Klinkt dat erg overdreven? Het is het helaas niet. De manier waarop we ons gedragen, zeker hoe kinderen zich gedragen is aangeleerd. Naarmate je ouder wordt, ontwikkel je het vermogen om te relativeren, te reflecteren. De beste manier om dit te ontwikkelen is als je begeleid wordt. Dat de mensen in een voorbeeldpositie je bij de hand durven nemen, je gedrag en gevoelens met je bespreken. We leren immers het best van mensen die de kennis al hebben of tenminste bereid zijn samen met ons de kennis op te doen. Zodra we dat belangrijke proces negeren en ongewenst gedrag afstraffen door het kind buiten de groep te plaatsen, zien we het niet langer voor wat het is: een symptoom.
Kans op pesten wordt vergroot
We willen er allemaal graag bij horen met het gevoel onderdeel te zijn van onze omgeving. Ons omringen met mensen die het beste met ons voor hebben, ons lief hebben. Daar buiten geplaatst worden zonder begeleiding, alleen gelaten met je gedachten is een vreselijke straf. Het ondermijnt zelfvertrouwen, hoe goed bedoeld het wegsturen ook is.

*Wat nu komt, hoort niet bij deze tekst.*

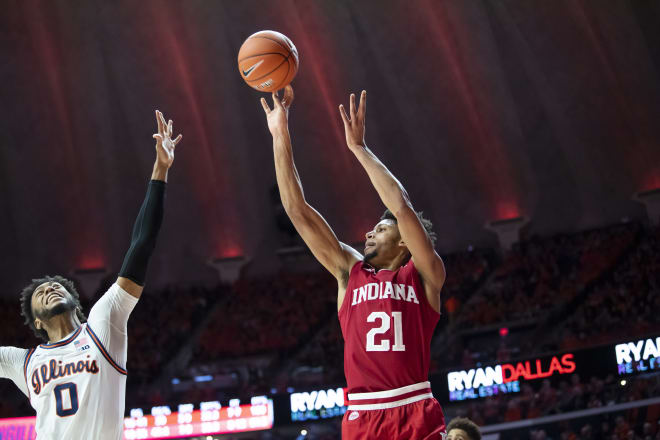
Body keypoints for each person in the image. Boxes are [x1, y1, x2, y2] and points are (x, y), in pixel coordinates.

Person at [261, 86, 446, 439]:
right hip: (363, 416)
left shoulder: (424, 275)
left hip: (413, 407)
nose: (369, 234)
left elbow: (401, 207)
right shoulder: (350, 271)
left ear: (405, 241)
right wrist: (279, 133)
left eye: (380, 229)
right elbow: (297, 211)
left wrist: (359, 149)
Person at [0, 110, 182, 440]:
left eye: (56, 286)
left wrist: (161, 169)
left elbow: (141, 245)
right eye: (42, 293)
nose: (50, 288)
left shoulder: (103, 323)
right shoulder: (21, 361)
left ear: (74, 301)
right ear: (36, 321)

Naast dat het een impact heeft op de opvoeder en het kind, laat het wegsturen ook een indruk achter op de rest van de aanwezigen. Het laat zien dat wegsturen een middel is dat ingezet kan worden als iemand iets doet dat ons niet aanstaat. Uiteraard zijn er situaties waarin dit zeker het geval is, maar die nuance leren kinderen er niet bij. Het ene moment spreken we ze aan als ze een klasgenoot actief negeren of buitensluiten op de speelplaats, het andere moment wordt een (dezelfde?) klasgenoot de gang op gestuurd voor het verstoren van de les.
Uit het oog, uit het hart?
Een ‘probleem’ negeren of wegsturen is een schijnoplossing. Op de lange termijn maakt het dat wat er gaande is juist groter. Op de korte termijn doet het niks, het schuift het probleem op. Het zal de schijn opwekken dat er voor dat moment iets is gedaan. Je hebt niet ‘over je heen laten lopen‘ en dat kan – zeker in onze huidige maatschappij – een gevoel van victorie opwekken. Je aandeel in het geheel is echter een stuk minder positief. Terwijl je verder gaat met waar je mee bezig was, zit dat ene persoontje geïsoleerd van de groep het gevoel te hebben niet geliefd te zijn. Boos te zijn op zichzelf, dat het (weer) verkeerd is gegaan. Boos te zijn op anderen. Nadenken over wat er is gebeurd? Absoluut. Maar niet op de reflecterende manier waarop we denken dat zo’n afzondering teweeg brengt. We hebben namelijk actieve begeleiding nodig om niet vast te gaan zitten in zelfdestructieve gedachten.
Bestaan er dan helemaal geen mensen die afzondering nodig hebben? Natuurlijk wel. Net als dat er mensen zijn die juist door drukte om zich heen tot rust komen. Het verschil in zelf die afzondering opzoeken en ertoe gedwongen worden is echter ontzettend groot. Niemand doet graag dingen onder dwang. Afzondering, tijd met alleen met je eigen gedachten, kan door dwang een negatieve associatie krijgen terwijl het tegelijkertijd iets ontzettend krachtigs kan zijn, mits je er zelf voor kiest.
Behavioristische samenleving
Het de gang op sturen op zichzelf is ook een symptoom van een klein onderdeel van een samenleving die graag doet alsof het leven maakbaar is, een behavioristische instelling waarin ongewenst gedrag als een slechte eigen keuze gezien wordt, een gedachtegang die meestal alleen geldt voor anderen. Eigen ongewenst gedrag wordt linksom of rechtsom goed gepraat, zo lang een ander het maar niet doet. Hierdoor wordt het uitsluiten des te meer bizar: we straffen een ander voor gedrag dat we onszelf niet verwijten.
“Children don’t just need to be loved; they need to know that nothing they do will change the fact that they’re loved. They require reassurance that their “lovability” isn’t in question, which is another way of talking about self-esteem.”